During surgery, lymph nodes near the tumour—especially in the neck region—may be removed and sent to the pathologist to check for cancer cells.

  • A negative lymph node means no cancer cells were found.

  • A positive lymph node means cancer cells were found inside the lymph node.

If cancer is found in a lymph node, your report may also describe the size of the largest group of cancer cells and whether they have spread beyond the outer layer of the node into the surrounding tissue, a feature called extranodal extension.

Examining lymph nodes is important because it helps determine the pathologic nodal stage (pN) and provides information about the risk of recurrence or spread. This helps your medical team decide if additional treatment, such as radiation or chemotherapy, is needed after surgery.

Lymph node

Pathologic stage

Pathologic staging is a system doctors use to describe the size and spread of a tumour. This helps determine how advanced the cancer is and guides treatment decisions. The pathologic stage is usually determined after the tumour is removed and examined by a pathologist, who analyzes the tissue under a microscope. For acinic cell carcinoma, staging is based on the “TNM” system, where “T” stands for the size and extent of the primary tumour, “N” refers to lymph node involvement, and “M” indicates whether the cancer has spread to other parts of the body.

Tumour stage (pT)

The tumour stage describes the size of the tumour in the salivary gland and whether it has spread into nearby tissues.

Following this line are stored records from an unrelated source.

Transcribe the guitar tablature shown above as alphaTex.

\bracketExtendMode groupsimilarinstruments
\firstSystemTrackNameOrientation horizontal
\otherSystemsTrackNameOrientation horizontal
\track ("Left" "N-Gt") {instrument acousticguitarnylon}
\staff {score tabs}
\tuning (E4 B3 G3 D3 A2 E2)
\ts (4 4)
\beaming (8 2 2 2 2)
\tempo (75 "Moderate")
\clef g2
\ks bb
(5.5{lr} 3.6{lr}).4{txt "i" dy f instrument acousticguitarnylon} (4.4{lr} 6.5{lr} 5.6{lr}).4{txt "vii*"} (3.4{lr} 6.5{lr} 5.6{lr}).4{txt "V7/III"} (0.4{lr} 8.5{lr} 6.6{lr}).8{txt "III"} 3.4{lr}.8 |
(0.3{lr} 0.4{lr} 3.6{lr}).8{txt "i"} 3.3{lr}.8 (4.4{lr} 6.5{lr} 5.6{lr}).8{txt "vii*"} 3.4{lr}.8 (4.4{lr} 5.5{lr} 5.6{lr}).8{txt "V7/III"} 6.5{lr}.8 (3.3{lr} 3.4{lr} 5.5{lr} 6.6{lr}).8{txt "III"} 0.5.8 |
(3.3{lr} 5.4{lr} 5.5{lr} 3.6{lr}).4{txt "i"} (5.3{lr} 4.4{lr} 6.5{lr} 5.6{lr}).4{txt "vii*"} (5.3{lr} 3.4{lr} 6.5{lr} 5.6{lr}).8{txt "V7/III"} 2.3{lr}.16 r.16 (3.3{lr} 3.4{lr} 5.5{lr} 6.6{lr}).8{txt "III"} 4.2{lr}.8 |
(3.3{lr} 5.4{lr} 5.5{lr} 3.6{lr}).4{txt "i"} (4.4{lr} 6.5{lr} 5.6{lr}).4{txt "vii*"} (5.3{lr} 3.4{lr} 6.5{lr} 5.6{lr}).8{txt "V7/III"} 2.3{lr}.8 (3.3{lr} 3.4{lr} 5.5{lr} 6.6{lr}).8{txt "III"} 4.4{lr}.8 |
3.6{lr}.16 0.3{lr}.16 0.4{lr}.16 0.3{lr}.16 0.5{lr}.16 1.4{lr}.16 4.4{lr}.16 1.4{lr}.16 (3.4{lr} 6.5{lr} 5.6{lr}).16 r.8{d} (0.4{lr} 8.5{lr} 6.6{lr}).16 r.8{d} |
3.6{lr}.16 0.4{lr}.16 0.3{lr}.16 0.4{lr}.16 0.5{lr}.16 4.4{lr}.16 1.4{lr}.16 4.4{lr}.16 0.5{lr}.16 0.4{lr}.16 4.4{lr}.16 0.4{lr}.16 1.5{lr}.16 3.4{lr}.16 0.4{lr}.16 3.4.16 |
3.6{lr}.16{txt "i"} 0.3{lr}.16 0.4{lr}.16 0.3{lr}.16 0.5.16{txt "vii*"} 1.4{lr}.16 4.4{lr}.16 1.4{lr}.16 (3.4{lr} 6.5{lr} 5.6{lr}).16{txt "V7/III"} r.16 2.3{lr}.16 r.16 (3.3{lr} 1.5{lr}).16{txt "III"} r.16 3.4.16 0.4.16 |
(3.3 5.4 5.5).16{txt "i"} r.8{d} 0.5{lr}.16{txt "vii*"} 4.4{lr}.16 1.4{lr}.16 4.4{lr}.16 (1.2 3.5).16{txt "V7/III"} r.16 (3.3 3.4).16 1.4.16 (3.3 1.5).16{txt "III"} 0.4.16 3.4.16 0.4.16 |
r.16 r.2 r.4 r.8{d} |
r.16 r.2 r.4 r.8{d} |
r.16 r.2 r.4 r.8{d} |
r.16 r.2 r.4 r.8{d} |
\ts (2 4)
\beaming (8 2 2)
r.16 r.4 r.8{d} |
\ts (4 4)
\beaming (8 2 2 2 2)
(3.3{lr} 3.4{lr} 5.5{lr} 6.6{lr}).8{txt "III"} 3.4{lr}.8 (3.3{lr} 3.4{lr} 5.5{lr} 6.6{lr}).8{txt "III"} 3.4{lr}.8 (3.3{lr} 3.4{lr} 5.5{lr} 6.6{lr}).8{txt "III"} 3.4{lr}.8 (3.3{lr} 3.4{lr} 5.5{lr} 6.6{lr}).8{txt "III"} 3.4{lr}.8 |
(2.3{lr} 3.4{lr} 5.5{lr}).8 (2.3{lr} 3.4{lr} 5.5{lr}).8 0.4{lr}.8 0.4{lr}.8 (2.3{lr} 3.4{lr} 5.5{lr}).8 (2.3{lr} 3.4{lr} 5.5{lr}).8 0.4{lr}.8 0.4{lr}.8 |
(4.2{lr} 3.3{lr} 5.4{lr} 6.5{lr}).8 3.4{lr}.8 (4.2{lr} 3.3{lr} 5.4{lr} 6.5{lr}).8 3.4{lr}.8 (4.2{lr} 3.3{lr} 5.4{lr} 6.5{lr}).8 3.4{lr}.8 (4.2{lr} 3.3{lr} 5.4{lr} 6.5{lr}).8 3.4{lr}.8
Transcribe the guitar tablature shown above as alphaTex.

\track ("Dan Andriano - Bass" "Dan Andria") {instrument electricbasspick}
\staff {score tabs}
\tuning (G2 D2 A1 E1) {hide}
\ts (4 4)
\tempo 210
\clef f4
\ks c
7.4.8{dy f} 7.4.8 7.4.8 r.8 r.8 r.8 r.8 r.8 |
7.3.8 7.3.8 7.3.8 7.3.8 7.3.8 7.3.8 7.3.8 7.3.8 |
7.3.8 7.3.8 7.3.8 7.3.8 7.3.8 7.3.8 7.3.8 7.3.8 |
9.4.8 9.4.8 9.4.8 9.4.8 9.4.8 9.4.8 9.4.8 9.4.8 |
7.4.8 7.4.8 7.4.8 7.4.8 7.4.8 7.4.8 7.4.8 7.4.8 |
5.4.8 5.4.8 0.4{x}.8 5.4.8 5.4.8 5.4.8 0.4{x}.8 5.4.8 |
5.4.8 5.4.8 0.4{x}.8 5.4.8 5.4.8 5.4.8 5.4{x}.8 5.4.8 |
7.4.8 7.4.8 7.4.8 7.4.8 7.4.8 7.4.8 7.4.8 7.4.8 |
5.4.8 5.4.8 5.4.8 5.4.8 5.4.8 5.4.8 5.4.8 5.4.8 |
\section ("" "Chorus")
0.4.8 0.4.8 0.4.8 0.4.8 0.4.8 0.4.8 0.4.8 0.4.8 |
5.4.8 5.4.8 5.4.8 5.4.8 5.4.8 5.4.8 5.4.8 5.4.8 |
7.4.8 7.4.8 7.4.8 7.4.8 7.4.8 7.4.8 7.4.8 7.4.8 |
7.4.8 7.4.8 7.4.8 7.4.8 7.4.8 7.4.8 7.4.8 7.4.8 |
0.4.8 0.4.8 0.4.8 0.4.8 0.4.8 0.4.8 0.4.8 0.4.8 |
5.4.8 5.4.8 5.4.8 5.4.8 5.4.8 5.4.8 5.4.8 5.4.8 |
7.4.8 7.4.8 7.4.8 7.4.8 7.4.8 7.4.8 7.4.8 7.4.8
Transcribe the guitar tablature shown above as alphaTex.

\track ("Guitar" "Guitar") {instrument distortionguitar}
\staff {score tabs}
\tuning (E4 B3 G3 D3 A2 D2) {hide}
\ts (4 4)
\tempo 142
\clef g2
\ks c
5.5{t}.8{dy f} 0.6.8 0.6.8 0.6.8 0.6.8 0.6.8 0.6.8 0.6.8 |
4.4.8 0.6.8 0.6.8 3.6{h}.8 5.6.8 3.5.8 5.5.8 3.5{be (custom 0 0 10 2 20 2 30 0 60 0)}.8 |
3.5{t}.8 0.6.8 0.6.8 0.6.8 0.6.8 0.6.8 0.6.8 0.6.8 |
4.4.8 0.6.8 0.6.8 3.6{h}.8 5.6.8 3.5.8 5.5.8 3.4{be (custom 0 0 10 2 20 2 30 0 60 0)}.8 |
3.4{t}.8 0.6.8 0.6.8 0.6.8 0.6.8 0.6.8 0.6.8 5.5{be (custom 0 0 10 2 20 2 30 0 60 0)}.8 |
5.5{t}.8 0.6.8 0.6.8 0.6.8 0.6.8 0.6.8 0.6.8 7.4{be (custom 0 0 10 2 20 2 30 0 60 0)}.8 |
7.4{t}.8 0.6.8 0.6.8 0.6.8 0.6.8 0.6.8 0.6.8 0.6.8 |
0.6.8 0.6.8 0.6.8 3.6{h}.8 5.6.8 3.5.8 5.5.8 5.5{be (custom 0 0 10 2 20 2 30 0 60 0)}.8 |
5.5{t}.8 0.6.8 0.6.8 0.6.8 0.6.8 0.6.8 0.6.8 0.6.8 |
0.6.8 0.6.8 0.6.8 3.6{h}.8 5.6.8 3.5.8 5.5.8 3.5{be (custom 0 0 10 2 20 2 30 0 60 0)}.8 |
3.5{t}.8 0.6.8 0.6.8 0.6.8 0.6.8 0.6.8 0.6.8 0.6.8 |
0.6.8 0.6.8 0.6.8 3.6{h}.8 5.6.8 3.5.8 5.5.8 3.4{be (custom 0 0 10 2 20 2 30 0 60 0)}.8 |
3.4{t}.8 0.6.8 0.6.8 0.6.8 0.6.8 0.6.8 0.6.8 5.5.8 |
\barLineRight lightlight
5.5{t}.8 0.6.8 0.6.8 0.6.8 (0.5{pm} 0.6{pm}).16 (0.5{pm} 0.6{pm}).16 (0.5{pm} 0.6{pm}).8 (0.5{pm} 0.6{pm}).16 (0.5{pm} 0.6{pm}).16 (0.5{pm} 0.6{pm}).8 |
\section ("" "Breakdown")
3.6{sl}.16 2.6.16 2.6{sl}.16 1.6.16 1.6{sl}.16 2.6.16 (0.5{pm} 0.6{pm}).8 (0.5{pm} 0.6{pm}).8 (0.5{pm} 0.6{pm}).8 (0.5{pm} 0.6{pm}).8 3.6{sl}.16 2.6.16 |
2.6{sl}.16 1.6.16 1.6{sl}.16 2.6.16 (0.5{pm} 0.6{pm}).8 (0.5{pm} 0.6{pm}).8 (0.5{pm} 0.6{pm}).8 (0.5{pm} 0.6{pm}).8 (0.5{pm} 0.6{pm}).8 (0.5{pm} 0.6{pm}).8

  • T0 means there is no evidence of a primary tumour in the salivary gland.
  • Tis refers to carcinoma “in situ,” meaning the cancer cells are limited to where they started and have not invaded deeper tissues.
  • T1 means the tumour is 2 cm or smaller and has not spread beyond the salivary gland.
  • T2 refers to a tumour larger than 2 cm but not larger than 4 cm, still confined to the salivary gland.
  • T3 means the tumour is larger than 4 cm or has spread to nearby soft tissues.
  • T4 describes more advanced tumours. T4a means the tumour has spread to the skin, jawbone, ear canal, or facial nerve. T4b indicates very advanced cancer that has spread to the base of the skull, nearby bones, or major blood vessels.

Nodal stage (pN)

The nodal stage indicates whether the cancer has spread to the lymph nodes, which are small glands that help the body fight infection. Lymph node involvement can increase the risk of cancer spreading further.

  • N0 means there is no spread to nearby lymph nodes.
  • N1 indicates the cancer has spread to a single lymph node on the same side of the neck, measuring 3 cm or smaller.
  • N2 describes more extensive lymph node involvement:
    • N2a: A single lymph node on the same side of the neck is affected, measuring up to 6 cm, or smaller nodes that show signs of cancer outside the node.
    • N2b: Multiple lymph nodes on the same side of the neck are affected, none larger than 6 cm.
    • N2c: Cancer has spread to lymph nodes on both sides of the neck or on the opposite side, none larger than 6 cm.
  • N3 indicates more advanced lymph node involvement. N3a means a node larger than 6 cm is affected. N3b involves multiple nodes or any nodes where cancer has spread outside the lymph node into nearby tissues.

Questions to ask your doctor

  • What stage is my acinic cell carcinoma?

  • Were any high grade features or high grade transformation seen in my tumour?

  • Were the surgical margins negative?

  • Were any lymph nodes positive for cancer?

  • What follow-up treatment, if any, do you recommend?